Abstract:In meta-learning, the knowledge learned from previous tasks is transferred to new ones, but this transfer only works if tasks are related. Sharing information between unrelated tasks might hurt performance, and it is unclear how to transfer knowledge across tasks with a hierarchical structure. Our research extends a model agnostic meta-learning model, MAML, by exploiting hierarchical task relationships. Our algorithm, TreeMAML, adapts the model to each task with a few gradient steps, but the adaptation follows the hierarchical tree structure: in each step, gradients are pooled across tasks clusters, and subsequent steps follow down the tree. We also implement a clustering algorithm that generates the tasks tree without previous knowledge of the task structure, allowing us to make use of implicit relationships between the tasks. We show that the new algorithm, which we term TreeMAML, performs better than MAML when the task structure is hierarchical for synthetic experiments.

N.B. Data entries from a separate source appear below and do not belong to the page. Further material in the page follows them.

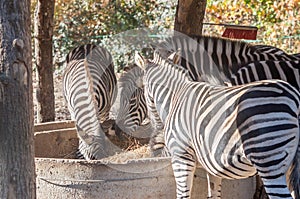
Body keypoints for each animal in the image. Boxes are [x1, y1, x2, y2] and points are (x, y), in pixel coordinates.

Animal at [135, 51, 300, 199]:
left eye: (141, 88)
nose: (155, 128)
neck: (176, 96)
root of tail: (295, 98)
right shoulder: (211, 166)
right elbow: (213, 194)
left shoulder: (181, 156)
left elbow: (182, 195)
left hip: (268, 161)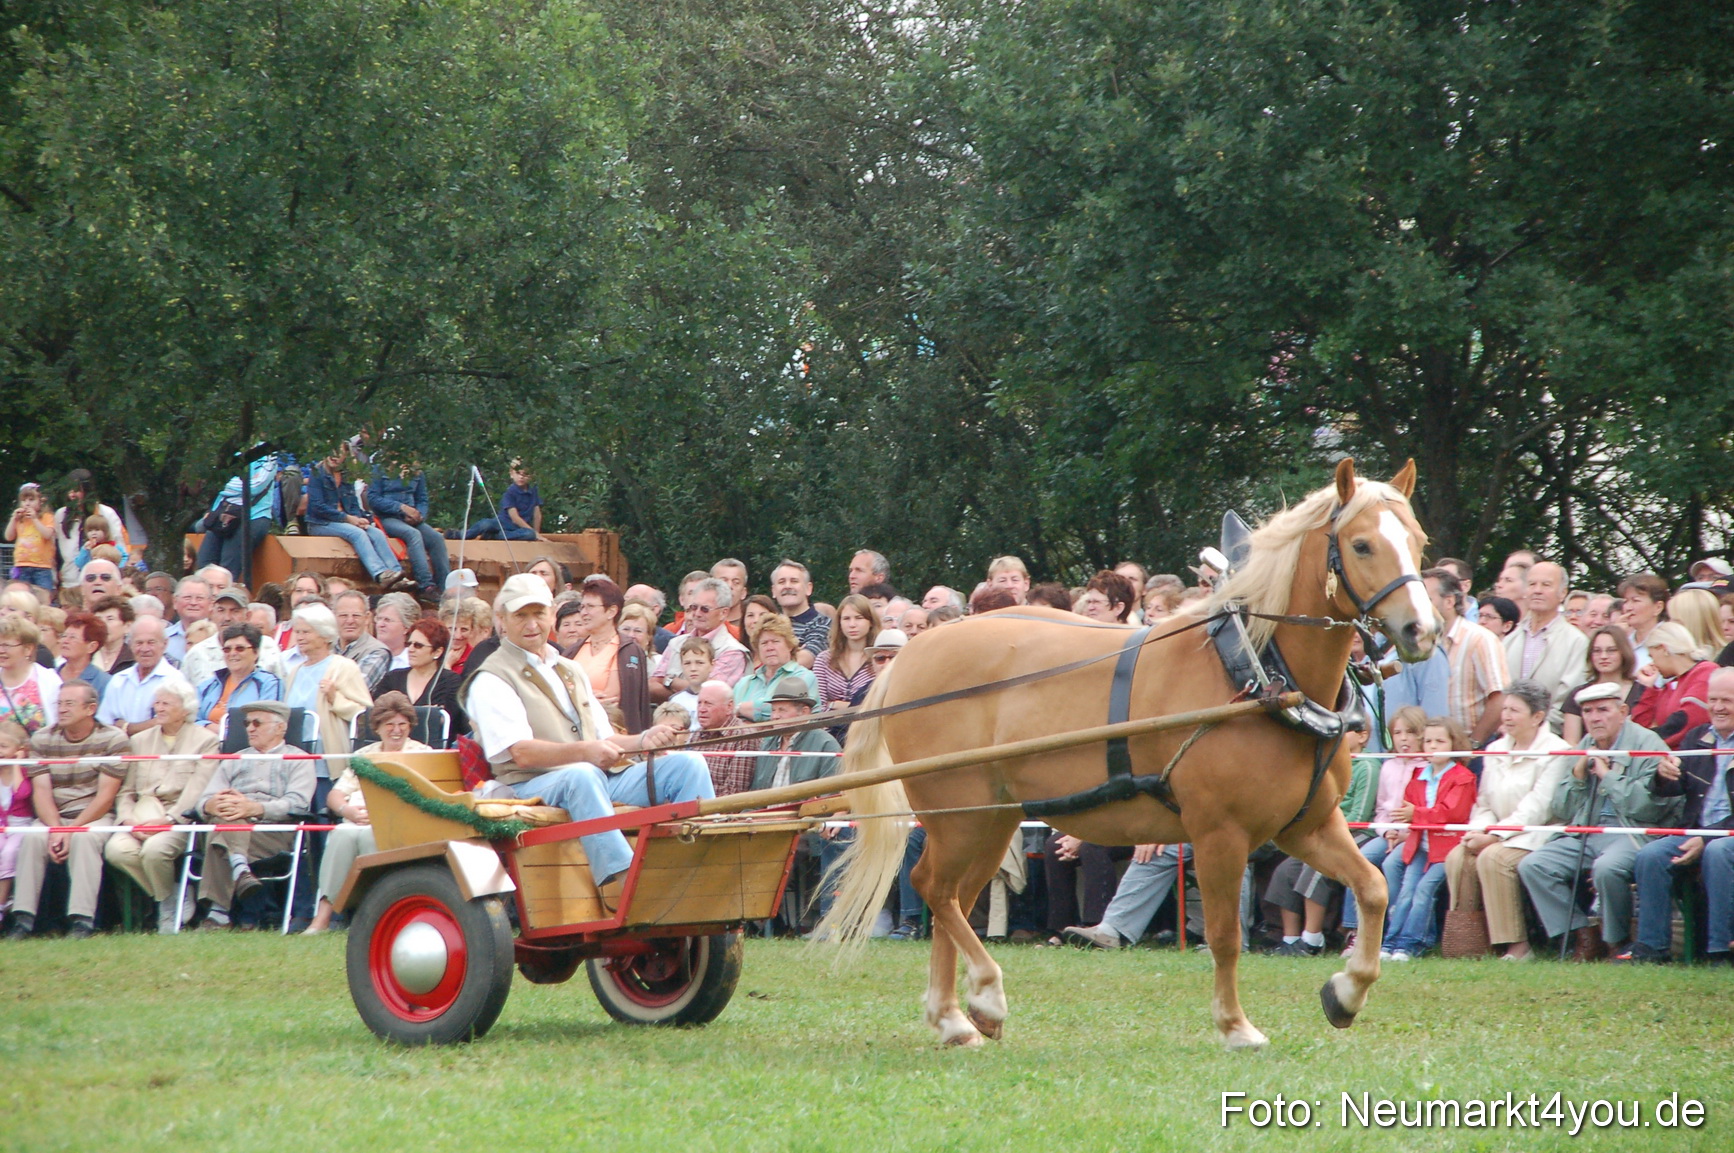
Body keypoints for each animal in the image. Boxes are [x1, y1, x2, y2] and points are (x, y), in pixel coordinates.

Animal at [815, 458, 1441, 1049]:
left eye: (1417, 539)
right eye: (1362, 544)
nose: (1422, 630)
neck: (1256, 672)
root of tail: (913, 654)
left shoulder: (1305, 825)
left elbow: (1374, 889)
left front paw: (1346, 993)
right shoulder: (1220, 833)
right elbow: (1225, 935)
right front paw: (1235, 1026)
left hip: (988, 819)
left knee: (952, 898)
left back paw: (954, 1018)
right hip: (961, 815)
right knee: (935, 889)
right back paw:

To study the performance of the method in real-world data, we apply this method to Natural Language Understanding, we use our algorithm to finetune Language Models taking advantage of the language phylogenetic tree. We show that TreeMAML improves the state of the art results for cross-lingual Natural Language Inference. This result is useful, since most languages in the world are under-resourced and the improvement on cross-lingual transfer allows the internationalization of NLP models. This results open the window to use this algorithm in other real-world hierarchical datasets.